ASSIGNMENT
Of the entries below, copy only those lines that contain the word "роки".

Dataset entries
┄┄┄┄┄┄┄┄┄┄

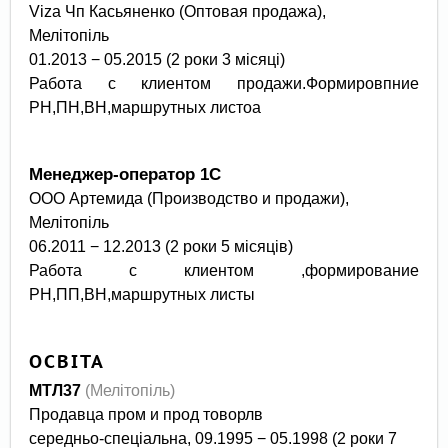
Viza Чп Касьяненко (Оптовая продажа),
Мелітопіль
01.2013 − 05.2015 (2 роки 3 місяці)
Работа с клиентом продажи.Формировпние
РН,ПН,ВН,маршрутных листоа
Менеджер-оператор 1С
ООО Артемида (Производство и продажи),
Мелітопіль
06.2011 − 12.2013 (2 роки 5 місяців)
Работа с клиентом ,формирование
РН,ПП,ВН,маршрутных листы
ОСВІТА
МТЛ37
(Мелітопіль)
Продавца пром и прод товорлв
середньо-спеціальна, 09.1995 − 05.1998 (2 роки 7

┄┄┄┄┄┄┄┄┄┄

WRITTEN ANSWER
01.2013 − 05.2015 (2 роки 3 місяці)
06.2011 − 12.2013 (2 роки 5 місяців)
середньо-спеціальна, 09.1995 − 05.1998 (2 роки 7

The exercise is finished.